Unfortunately, before mypy provided any value, I hit a snag:

$ mypy osh/lex.py
osh/lex.py:51: error: "Id" has no attribute "Lit_EscapedChar"
osh/lex.py:52: error: "Id" has no attribute "Ignored_LineCont"
osh/lex.py:60: error: "Id" has no attribute "VSub_Name"
... more than 100 errors ...

This is because the core/id_kind.py file, which I wrote about yesterday as the backbone of the AST, uses metaprogramming. Specifically, it's a simple form of dynamic code generation: construct a variable name as a string, and then call setattr(Id, id_name, id_value) and setattr(Kind, kind_name, kind_value) to attach constant values to an "enum".

I use this technique not only for consistency and readability, but also:

to annotate boolean [[ operator tokens with operand types: e.g. -eq takes integers; -z takes a string; -f takes a path
to annotate IDs with raw characters, e.g. Ignored_LineCont goes with '\\\n'.

I like that Python lets me do these things dynamically, using Python as its own meta-language. Unfortunately, mypy restricts Python and removes this benefit.

A Possible Solution

It appears that I can silence these errors by generating mypy stubs.

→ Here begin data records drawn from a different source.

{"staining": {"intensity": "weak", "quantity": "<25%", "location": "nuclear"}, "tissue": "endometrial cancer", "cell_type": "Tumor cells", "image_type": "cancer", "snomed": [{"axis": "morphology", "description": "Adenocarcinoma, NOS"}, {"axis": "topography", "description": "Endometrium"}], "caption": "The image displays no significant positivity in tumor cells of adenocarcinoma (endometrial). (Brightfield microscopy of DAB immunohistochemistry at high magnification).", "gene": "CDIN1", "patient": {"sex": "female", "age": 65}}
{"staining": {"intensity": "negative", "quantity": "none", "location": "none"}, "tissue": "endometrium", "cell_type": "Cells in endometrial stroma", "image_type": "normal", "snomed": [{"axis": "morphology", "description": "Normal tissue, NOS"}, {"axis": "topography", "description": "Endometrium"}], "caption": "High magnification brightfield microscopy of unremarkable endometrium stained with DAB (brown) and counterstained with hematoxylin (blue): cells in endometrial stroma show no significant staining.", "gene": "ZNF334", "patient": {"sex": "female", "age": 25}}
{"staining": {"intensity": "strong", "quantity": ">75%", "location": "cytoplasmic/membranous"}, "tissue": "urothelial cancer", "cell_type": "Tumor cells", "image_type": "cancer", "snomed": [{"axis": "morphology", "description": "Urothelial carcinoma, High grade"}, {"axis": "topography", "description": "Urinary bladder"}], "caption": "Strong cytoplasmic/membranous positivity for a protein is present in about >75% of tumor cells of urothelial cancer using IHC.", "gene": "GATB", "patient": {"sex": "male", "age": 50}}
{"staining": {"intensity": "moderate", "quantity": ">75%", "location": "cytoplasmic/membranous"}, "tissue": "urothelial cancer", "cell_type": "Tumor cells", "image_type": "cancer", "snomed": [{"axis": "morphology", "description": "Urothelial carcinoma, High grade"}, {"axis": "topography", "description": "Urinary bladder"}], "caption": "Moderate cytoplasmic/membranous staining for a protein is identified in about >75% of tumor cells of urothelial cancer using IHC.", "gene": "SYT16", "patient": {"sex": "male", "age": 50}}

But I would prefer a solution with a better user experience, i.e. one that doesn't require modifying a working program purely to satisfy the type checker.

I found an interesting mechanism in Bob Nystrom's blog post Type Checking a Dynamic Language. In it, he writes:

Magpie is primarily a dynamic language, so it follows in Python’s footsteps. There is no special definition/statement dichotomy, and classes are created, extended, and modified imperatively at runtime.

Then he describes the evaluation model like this:

Evaluate the scripts dynamically
Type-check.

Once the interpreter has finished evaluating the scripts, it looks in the global scope to see if you’ve defined a function called main(). Doing so is the trigger that says, "I want to type-check."

Run main()

In other words, code run at the top level is dynamic metaprogramming, and then code called from main() is statically checked.

I like this approach a lot, and as far as I know, it's novel. I can also see other use cases for it. A few years ago, I wrote a toy protobuf library in Python that uses metaprogramming instead of textual code generation, and it would benefit from exactly this model.

I speculate that it would also be useful for typed data analysis in the style of the R language, where the names of fields and their types may come from data, and thus can't be known at "compile-time".

Lessons for Oil

Shell is neither statically- nor dynamically-typed because it's untyped. To a first approximation, everything is a string.

Although oil borrows its semantics from shell, it will have at least these types:

Str -- a string
Array -- because arrays of strings are fundamental to the problem domain
Int -- because bash uses arithmetic expressions in nine places
Bool -- because the boolean expression language [[ is part of the shell language

And because it has the philosophy of catching errors early (static parsing), optional type checking is a natural fit.

In summary, this post showed a downside of static checking: state of the art type checkers can't understand an elementary metaprogramming pattern without help. I hope to use the idea from Magpie in the design of the oil language itself.